The planting is bringing together students and teachers in another cooperative effort of learning-by-doing that is earning the Prairie Creek Community School a national reputation for innovative and effective education.

This is my second visit here, the first being last spring to observe the students' self-run conflict-resolution program. Few schools have one and fewer still in early grades. What Prairie Creek children learn in their conflict-resolution sessions are the same skills they acquire in planting flowers: how to use shovels.

Linda Crawford, the school's director, explains: ''Our purpose is not to do away with all quarrels among the children. I have no illusions that we will ever accomplish that, and I certainly don't want to accomplish it through repression. Our job seems to be to continue to provide them creative way to get out of the holes they dig for themselves. The best present I know to give a kid is a good shovel."

The luster at Prairie Creek has a second shine, one that is winning attention as more and more national reports are issued on the problems of American education and commissions are appointed to find solutions. One of those solutions is here. It goes back to 1982, when a group of local parents, many of them faculty members at Carleton and Saint Olaf colleges in nearby Northfield, decided their children deserved more than conventional, standardized education. They founded and funded their own school.

At Prairie Creek, neither the intelligence nor creativity of the young is insulted with tests, grades, report cards, or do-it-or-else homework assignments. Schools that rely on those artificialities are teaching inmates not learners. At Prairie Creek, it's been different. Respect for children's variances in intellectual and spiritual development, plus the availability of a small abandoned public school building back off a dirt road amid some cornfields, moved the families to experiment with learning. Twenty children came and two teachers taught them. The inflow has been heavy since.
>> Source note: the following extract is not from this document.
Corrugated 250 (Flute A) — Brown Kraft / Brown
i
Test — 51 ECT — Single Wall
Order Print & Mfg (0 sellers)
This isn't another elite private school where monied parents think they can buy the best in education and then turn their minds elsewhere, like making more money. The wealth at Prairie Creek is in the richness of the parents' involvement in the school. The other morning, a father of a kindergartener was volunteering in the library, sorting and cataloging books. He is a professor and coach at Saint Olaf. Other parents come into the school regularly. Some are here to teach and some to putter around, but all of them, obviously, come because they love their children and because, too, the tuition of $3,200 is an investment they wish to protect.

In my two visits to Prairie Creek, nothing struck me more than the students' affection for Linda Crawford. Children are uninhibited in speaking with her, perhaps because they have sensed she is not another adult control freak. Her philosophy of power-sharing was visible, the other morning at the student council meeting when 12 students-5-year.-olds to 10-yearolds-gathered in a room next to her office to decide how the school's sports equipment should be loaned out at recess. It was a decision she could have made herself in 10 seconds, but she let the children devise a strategy. They learned a lesson or two about organizing as well as understanding that the equipment is theirs to care for and not someone else's problem.

Crawford said after the meeting: "All educators want to think they know how to teach every child who walks in. But every person is ultimately mysterious, and if the awareness of that mystery doesn't accompany all that you're doing pedagogically, then there's a thinness to it. It's just a veneer."

Parents of Prairie Creek students have told me that their children leave the school at the end of fifth grade with stirred minds grounded in self-confidence. They believe they can do anything, because for the past six years they have. Most go on to the public middle school and high school in Northfield, where conventional methods- tests, grades, and the rest-prevail. The Prairie Creek kids, however startled they may be to confront another style of education, survive and most flourish.

On leaving Prairie Creek, they take their shovels with them.